> GIVEN REQUEST 1:
Transcribe every one of the rows below, each listing a living thing's classification from kingdom down to common name, keeping the lines unchanged and leaving the pictures out.

===

# Gecko identification, Hemidactylus frenatus or Gehyra?



## alexandra_mohr (Mar 11, 2013)

Hello,
can you help me to identify this 3 pictures of geckos I made at my holiday trip?
Are this all Asian House Geckos Hemidactylus frenatus or is one Gehyra?

Cairns:



Townsville:



Area of Brisbane:



Thank you,
Alexandra


----------



## Bluetongue1 (Mar 11, 2013)

Yes, they are all AHGs. 

Asian House Geckos have certain amount of control over the amount of pigment they expose and they can vary from clearly patterned, as you have photographed, to almost translucent and lacking any pattern. They have some fairly distinctive features. The tail has rows of blunt pointed scales across it; the pads on the ends of the digits are particularly broad; and the first digit is tends to be considerably reduced in size, often to the point where they appear to have only four digits.

Blue


----------



## GeckoJosh (Mar 11, 2013)

Yeap all AHG's


----------



## clopo (Mar 11, 2013)

I reckon the Townsville one is Gehyra dubia. Other two are hemidactylus. The reason i think it is G. dubia are, the markings (small spots and the Yshape marking over the eye) and there appears to be no tubercles. If it was Hemidactylus the tail should be covered in tubercles. Also the rostral scale is notched just like G. dubia.


----------



## GeckoJosh (Mar 11, 2013)

===

> GIVEN REQUEST 2:
Restate word for word the part of the gecko identification thread above that opens with the words containing "## alexandra_mohr (Mar" and closes with "is one Gehyra?".

> INPUT:

===

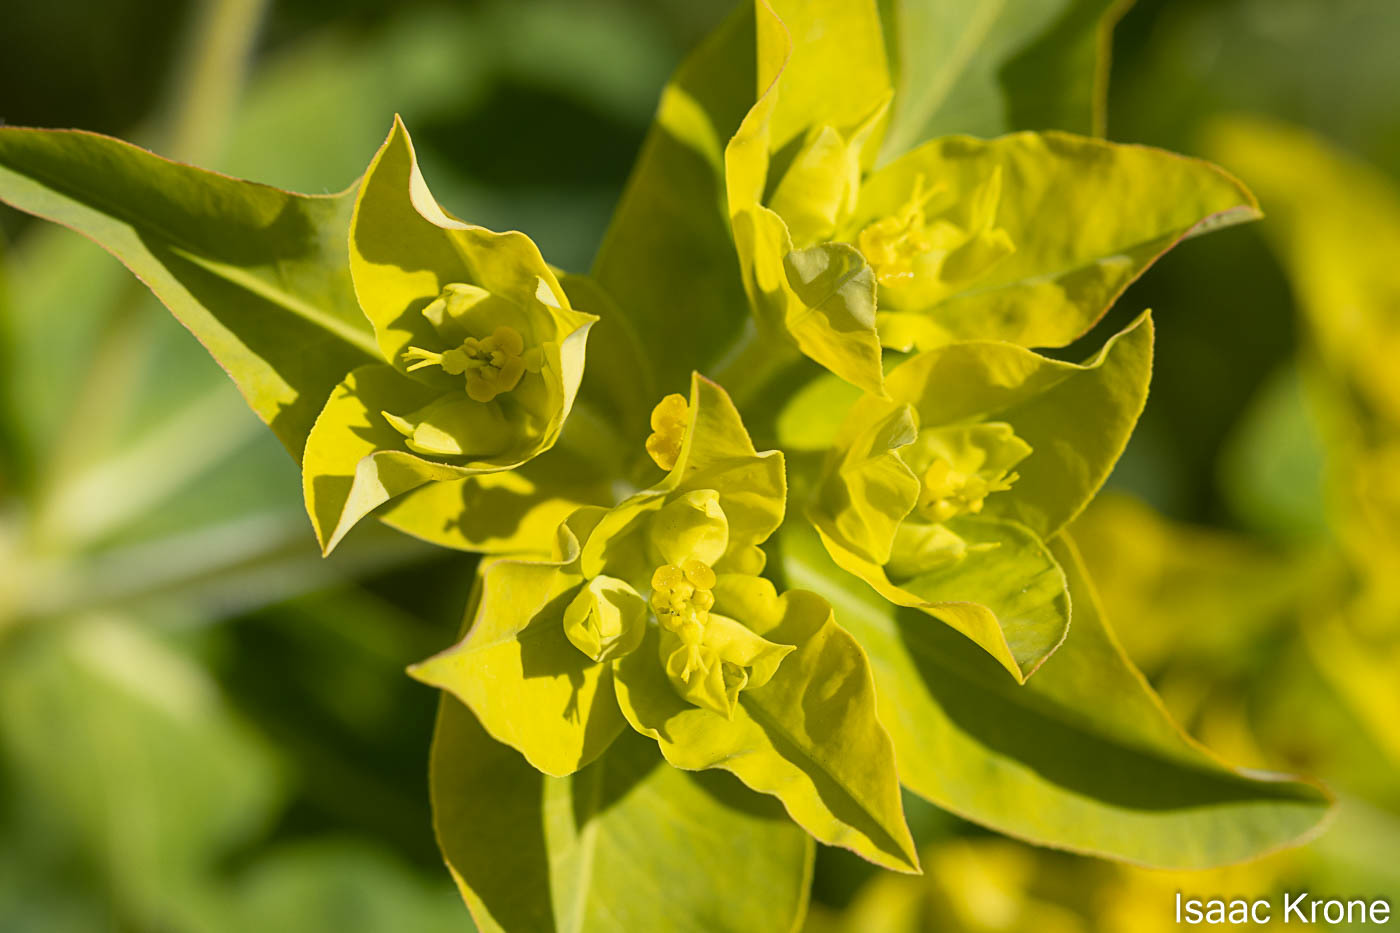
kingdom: Plantae
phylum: Tracheophyta
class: Magnoliopsida
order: Malpighiales
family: Euphorbiaceae
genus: Euphorbia
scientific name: Euphorbia oblongata
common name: Balkan spurge
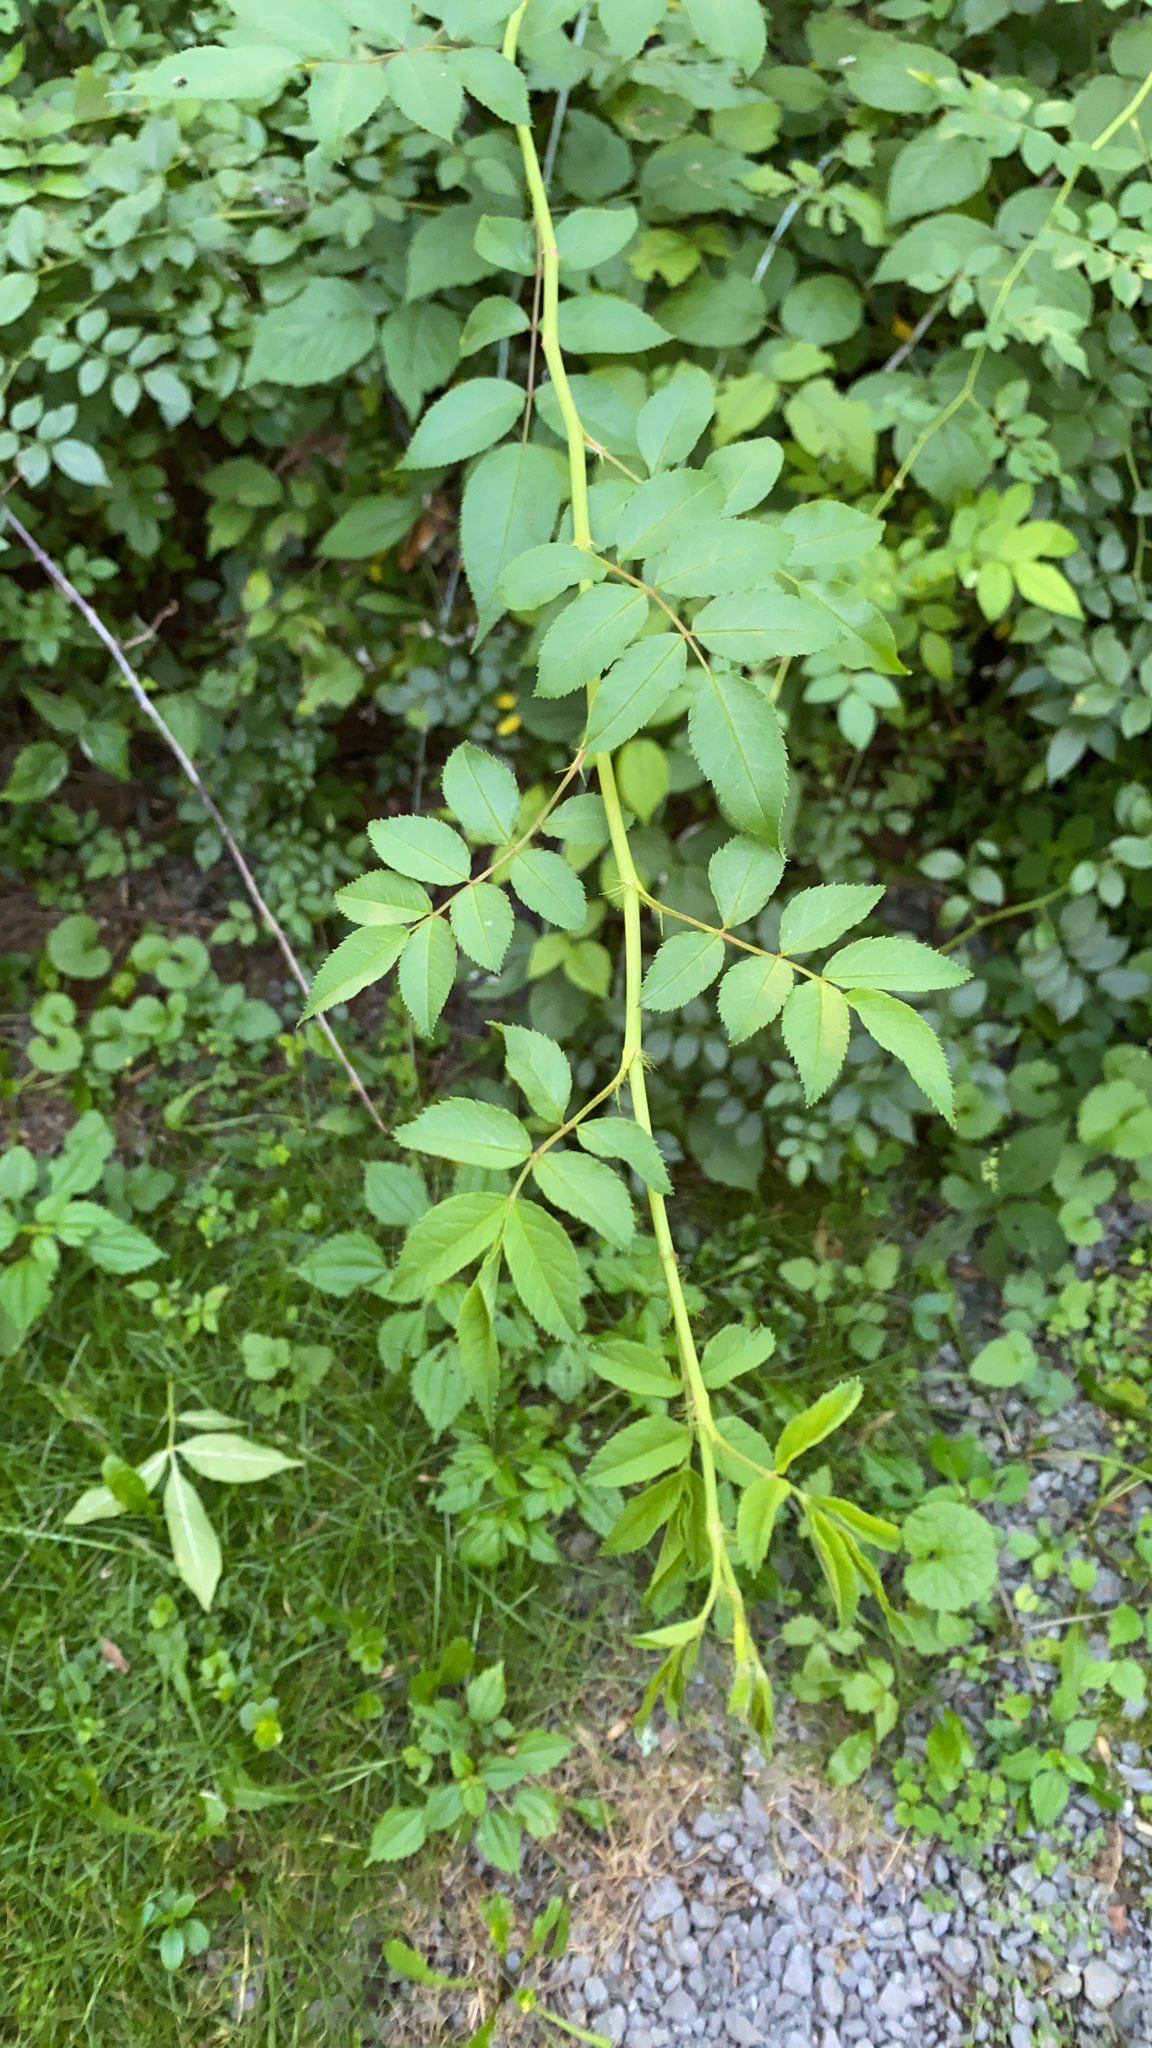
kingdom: Plantae
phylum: Tracheophyta
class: Magnoliopsida
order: Rosales
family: Rosaceae
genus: Rosa
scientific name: Rosa multiflora
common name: Multiflora rose
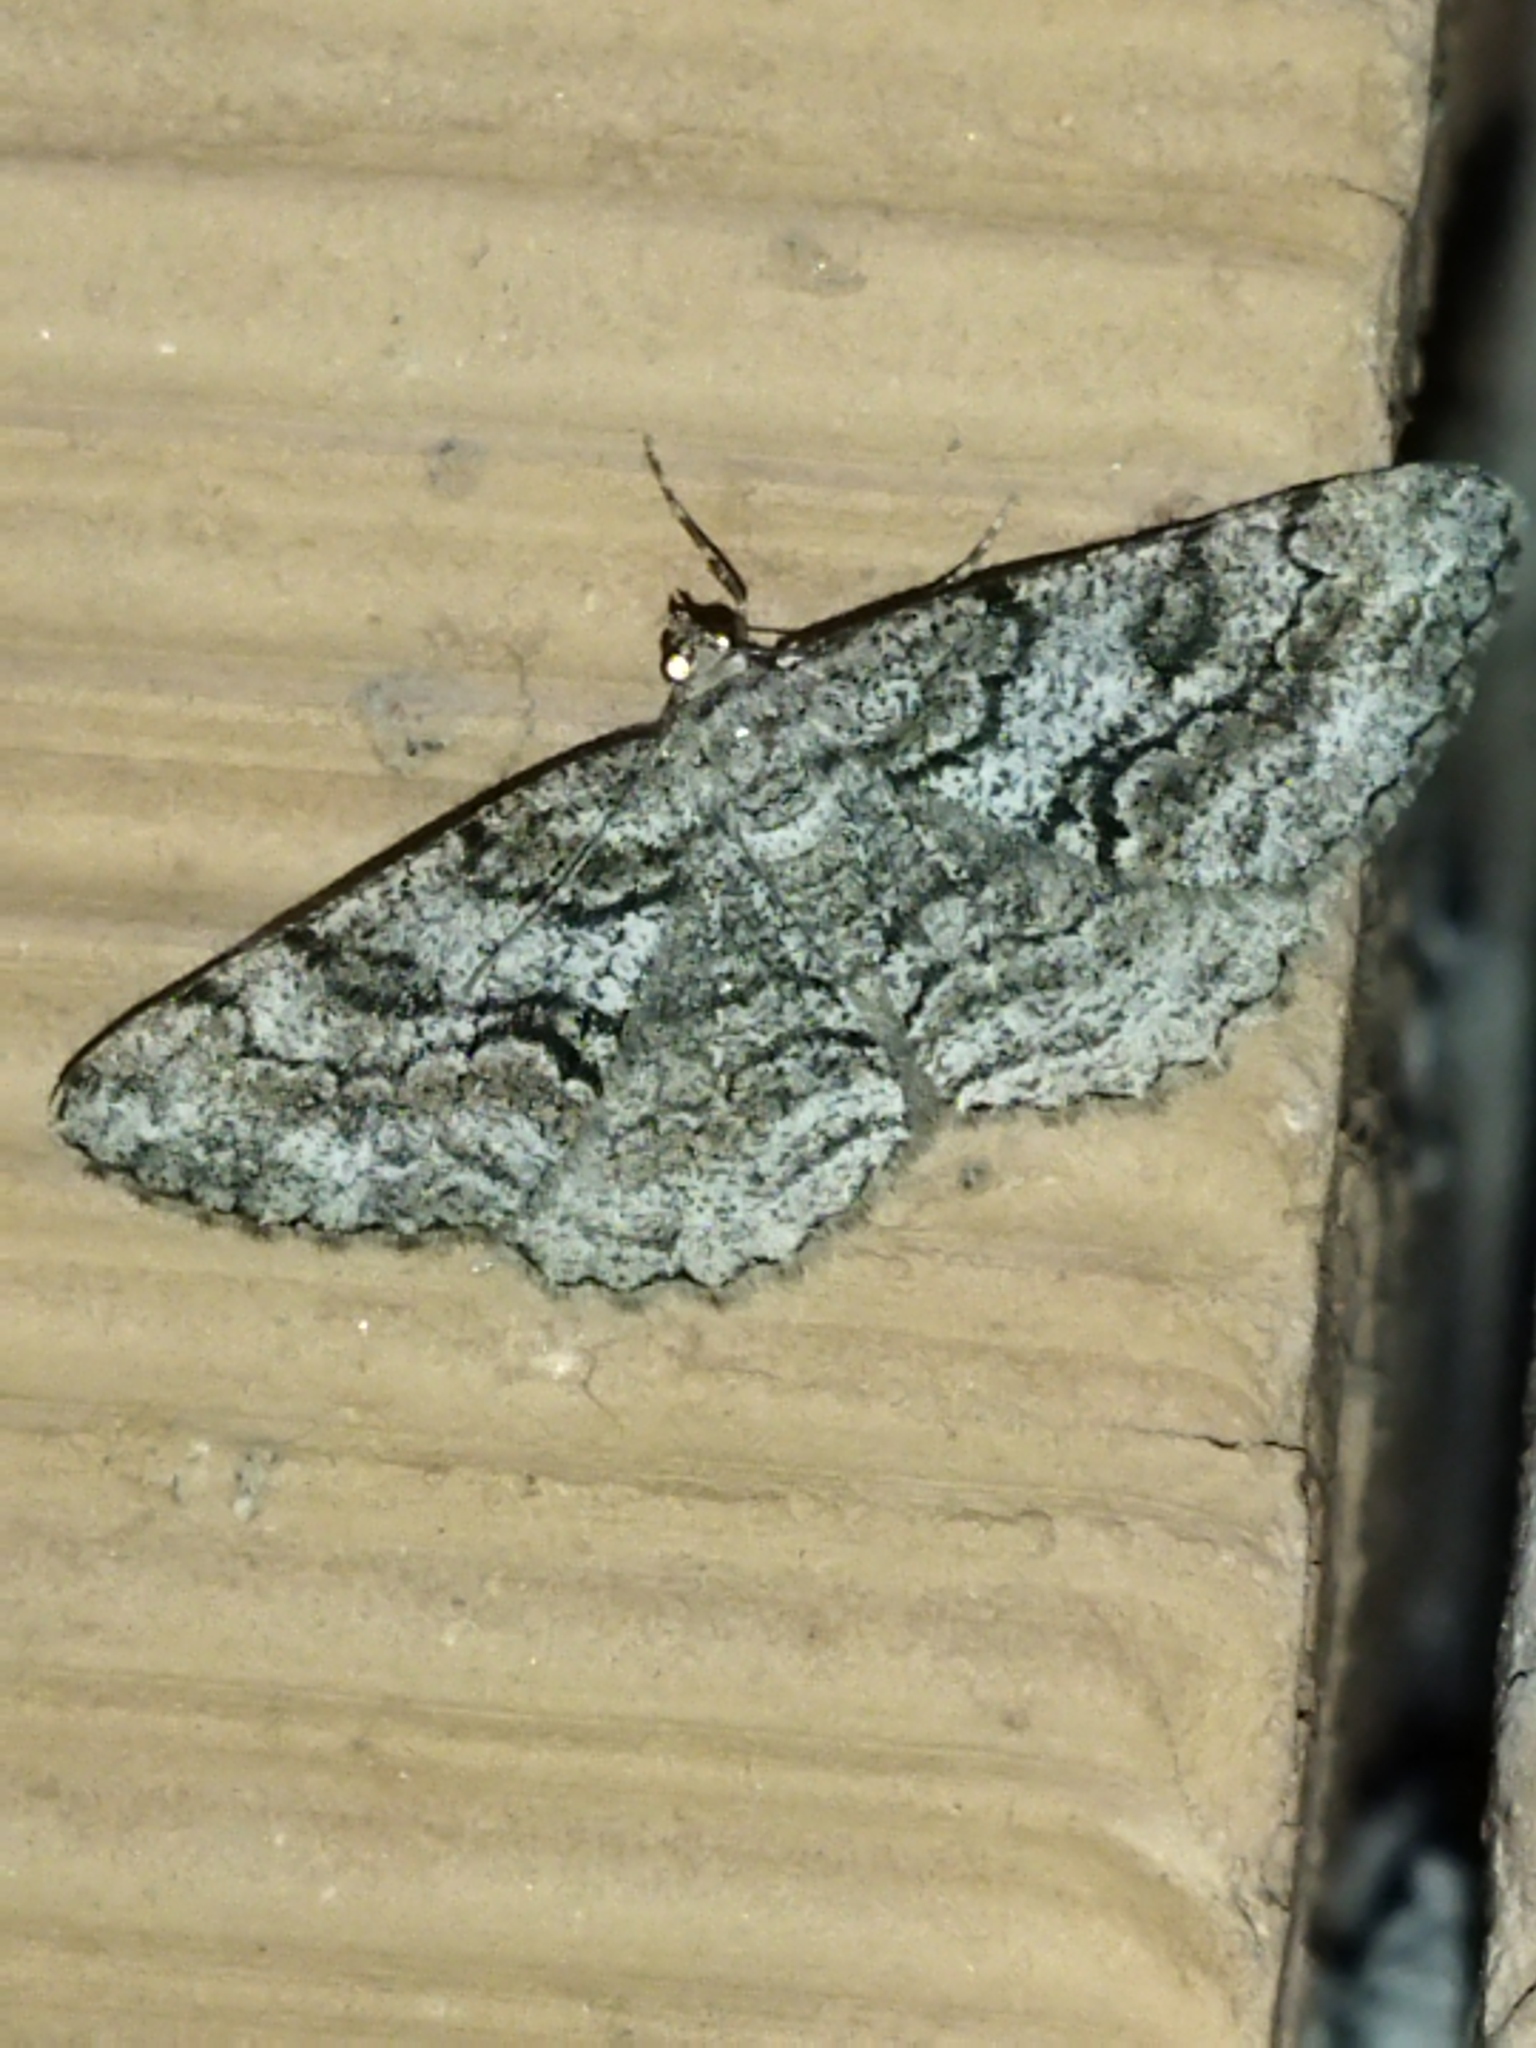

===

> COMPLETE RESPONSE 1:
kingdom: Plantae
phylum: Tracheophyta
class: Magnoliopsida
order: Malpighiales
family: Euphorbiaceae
genus: Euphorbia
scientific name: Euphorbia oblongata
common name: Balkan spurge
kingdom: Plantae
phylum: Tracheophyta
class: Magnoliopsida
order: Rosales
family: Rosaceae
genus: Rosa
scientific name: Rosa multiflora
common name: Multiflora rose

> COMPLETE RESPONSE 2:
## alexandra_mohr (Mar 11, 2013)

Hello,
can you help me to identify this 3 pictures of geckos I made at my holiday trip?
Are this all Asian House Geckos Hemidactylus frenatus or is one Gehyra?